All three MT applications performed poorly when interpreting phrases containing medical abbreviations, regardless of the direction of interpretation. This may be due to language ambiguity when using abbreviations, medical jargons, or uncommon phrases. Language ambiguity can influence pronunciations and connotations, thereby increasing the risk of improper interpretation.23 In this study, MT had difficulty differentiating between “por que? (why)” and “porque (because).” Intonation and context would allow the human interpreter to distinguish between the two but may pose challenges for machines.

Disfluency (such as fillers, stutters, or pauses) may also impact MT interpretation. Examples of these fillers include “um,” “well,” and “you know,” which professional interpreters would ignore, but MT applications may either incorporate them into their interpretation or stop the interpretation even before the statement was completed.14 Anxiety is common among hospitalized patients, and communicative anxiety may generate a higher prevalence of language disfluencies.24

The results of this study should be interpreted in the context of its limitations. Although the order in which the human and the three MT interpretations were presented was randomized, the human voice clearly differs from MT audio outputs. The absence of established criteria to evaluate MT interpretation led us to adapt metrics created by the Advanced Research Project Agency (ARPA) for evaluating MT translation.19 However, we did not test whether MT interpretations were comprehensible to patients. Comprehensibility, defined as the extent to which an interpretation is understandable, takes into consideration the fact that recipients may be able to infer the original content even if interpretation is deficient in lexical, grammatical, stylistic accuracy, or fluency. Performing a specific action following the interpretation of an instruction could serve as a reasonable test of MT comprehension.25 Finally, in the real world, a person using MT applications would notice issues with MT interpretation (i.e., if the application stopped transcribing mid-sentence) and would repeat the statement using the visual cues provided by the applications.

The critical role of professional interpretation in healthcare is well documented.

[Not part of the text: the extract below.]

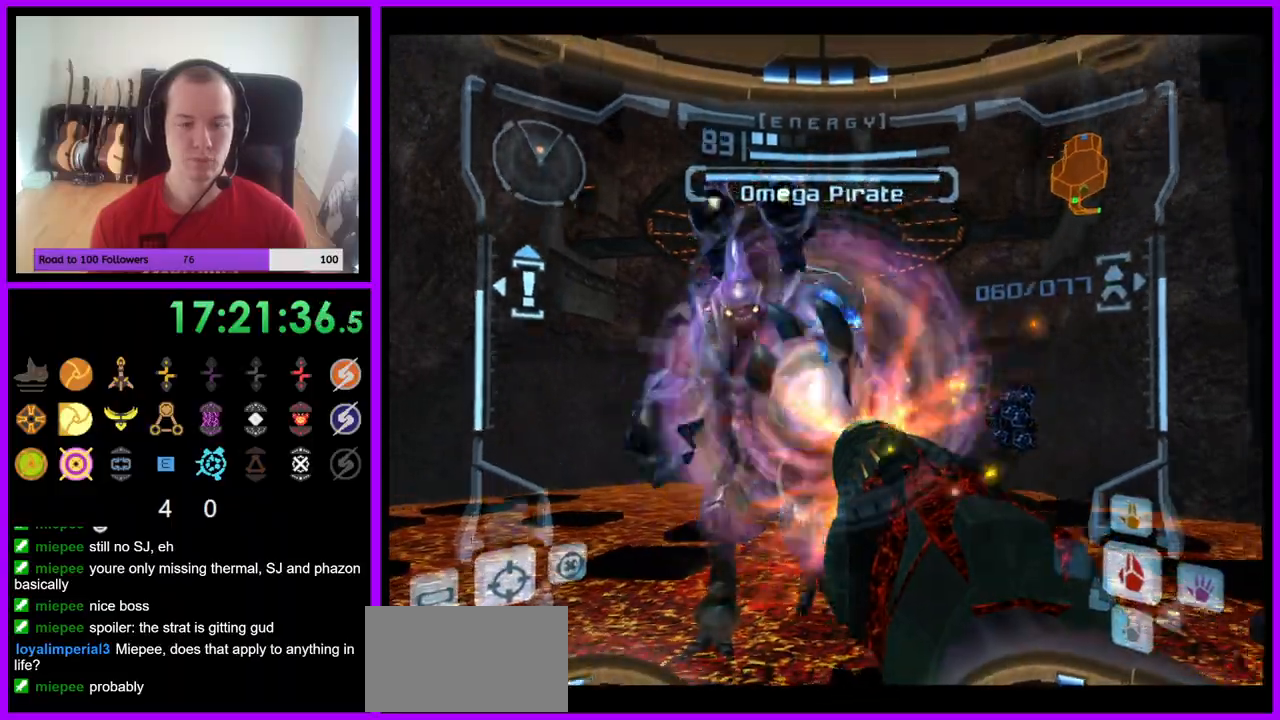
{"buttons": ["A", "B", "L1"], "left_stick": "down-left", "right_stick": "center", "events": [[383, "B", "down"]]}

Executive Order 13166 mandates that federally funded healthcare institutions provide access to professional medical interpretation for patients with limited English proficiency.1 Professional interpreters (compared to no interpretation) improve patient satisfaction, quality of care, many outcomes, and patient safety.2 Hospital systems, several of which have undergone litigation related to patient safety or quality of care events, also promote the use of professional interpretation.3,4,5,6 Although this study compared MT interpretation to that of professional medical interpretation, we are aware that the most common alternative in low-stakes communication is, unfortunately, no interpretation at all. Nevertheless, our findings do not currently support a recommendation for use of MT interpretations in clinical settings. Instead, we encourage clinicians to use professional interpretation and advocate for hardware (speaker phones and video interpretation) in all settings, at least until MT improves significantly for two-way communication.26

In conclusion, three common MT programs demonstrated inferior quality in interpreting two-way verbal communication between English–Spanish and English–Mandarin, even in simple, brief encounters when compared to a professional medical interpreter. Until the quality of MT interpretation significantly improves, clinicians must ensure safe, effective, and equitable care by working with professional medical interpreters whenever possible.